Alex's Corner,

A Question For Online Investors: Facebook IPO – Will You Buy?

Alexander Wallin is the founder and CEO of SprinkleBit. An experienced investor and licensed principle (series 7, 63, 24). You can follow him on Quora here.

I have many friends selling stocks left and right to prepare for the big Facebook IPO. To them and anyone else who is considering buying in the hopes that FB will be the Apple, here are some things to think about first. Then, I added 4 investment tips that can help you succeed in general.

Facebook’s initial public offering, planned for later this month at $28 to $35 a share, presents the first opportunity for retail investors and Facebook’s 900 million members to become stakeholders.

But chances are slim that they’ll capture any of the gains that come on the first day of trading.

Why? Well, the answer is not the best new for the average Joe, because retail investors like Joe are often operating at a disadvantage from the beginning.

How, you ask? Well, the simple fact is that only institutions with connections to the underwriters of Facebook’s stock will get to buy at Facebook’s offering price, which means most retail investors will miss the first ‘pop’.

I’m going to repeat that, because it’s important:

Only institutions with connections to the underwriters will get to buy at Facebook’s offering price, which means most retail investors will miss the first ‘pop’.

According to Gerard Hoberg, associate professor of finance at the University of Maryland, “If you’re somebody who’s not wealthy and you really want to make a Facebook investment, there’s an uphill battle.”

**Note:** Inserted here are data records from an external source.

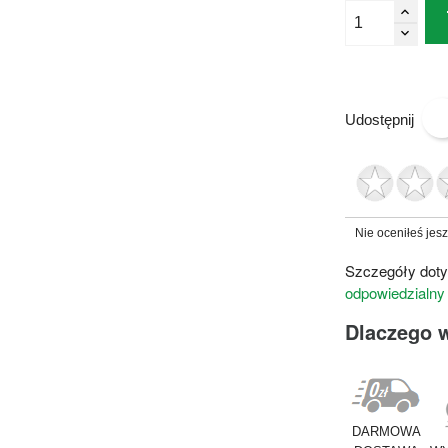
Udostępnij
Nie oceniłeś jes
Szczegóły doty
odpowiedzialny
Dlaczego 
DARMOWA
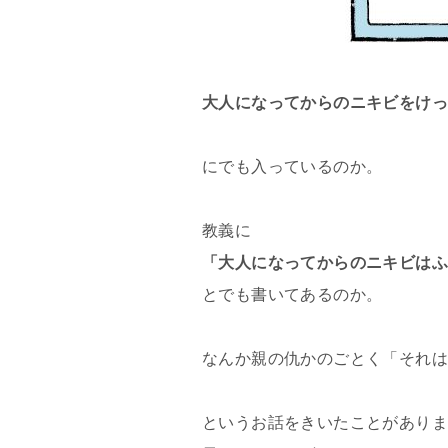
大人になってからのニキビをけ
にでも入っているのか。
教義に
「大人になってからのニキビは
とでも書いてあるのか。
なんか親の仇かのごとく「それは吹
というお話をきいたことがあり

Retail investors are usually “stuck buying in the aftermarket, and the juicy return is not so easily available.”

Facebook and its holders will sell 337.4 million shares, according to a May 3 filing, giving Facebook a valuation of $96 billion at the high-end of the range. Not since $GOOG in 2004 has an IPO received this much hype, thanks to Facebook’s everyday presence in people’s lives, along with an Academy Award-winning film about founder and Harvard University dropout, Mark Zuckerberg.

Looking for a Bargain? Think again.

Even for shareholders who get in early, Facebook won’t come at a bargain. At the high-end of the proposed valuation, Facebook is asking investors to pay 99 times earnings—a higher multiple than about 99 percent of companies in the Standard & Poor’s 500 Index. It would be more costly than every member of the S&P 500 relative to earnings except for Inc. and Equity Residential.

Rookie investors aiming to make a quick buck should be cautious. Investors who are unable to get in at the IPO price and buy after the run-up have historically struggled to beat the market.

For those who want to buy Facebook or any other IPO, University of Maryland’s Hoberg recommends purchasing a basket of at least five stocks for some diversification. See: Facebook IPO Update: Q&A with Smith’s Gerard Hoberg

After Facebook’s S-1 filing the amount of new brokerage accounts has risen and the inexperienced investors are the major bulk of those accounts.

As A New Investor, Here Are The 4 Things You Could Do To Succeed:

1. Place Limit Orders

If you place a market order (buying at whatever price is available) you might end up in an awkward situation where you just bought your shares at a 40% premium compared to what you were willing to pay.

With limit orders you can make certain that you don’t make a stupid mistake and spend all your funds on one stock.

So, what is a limit order?

A limit order is an order to buy or sell a stock at a specific price or better. A buy limit order can only be executed at the limit price or lower, and a sell limit order can only be executed at the limit price or higher. A limit order is not guaranteed to execute. A limit order can only be filled if the stock’s market price reaches the limit price. While limit orders do not guarantee execution, they help ensure that an investor does not pay more than a pre-determined price for a stock.

See: Limit Orders on

2. Be Rich

Among major Internet brokerage companies, only $ETFC securities unit is listed as an underwriter for Facebook’s IPO. The New York-based company is one of 33 firms that will probably get some allocation of Facebook stock for clients, though the amounts haven’t been specified.

When I say clients, it’s a 99% chance I don’t mean the average Joe, if you understand what I mean. The only clients who will have access to these allocated shares at the lucrative start price are high net worth individuals with large accounts at these firms.

Also see: Facebook IPO will be tough for investors to get in on

3. Be Smart

You don’t have to place your order before the market opens and hope for the best as you watch the price war  beating you down to a loss position. If you’re only in it for the day you should look for the bounce backs.

I am warning anyone with a weak heart that this is not the strategy for you.

IPO day-trading is one of the most volatile investment strategies an investor can use, and Facebook’s IPO will most likely be the most volatile of them all.

4. Sit Down In The Boat

Facebook is here to stay, it will not go bankrupt tomorrow. There is a reason why they have a valuation of 99 times their earnings, and that reason is they are expected to grow.

If you look at Facebook’s reach and its valuation, there is room for a lot of growth and creation of new revenue streams. As a value investor, I would stay with this stock for the long-term.

Finally, good luck and keep sprinkling your ideas!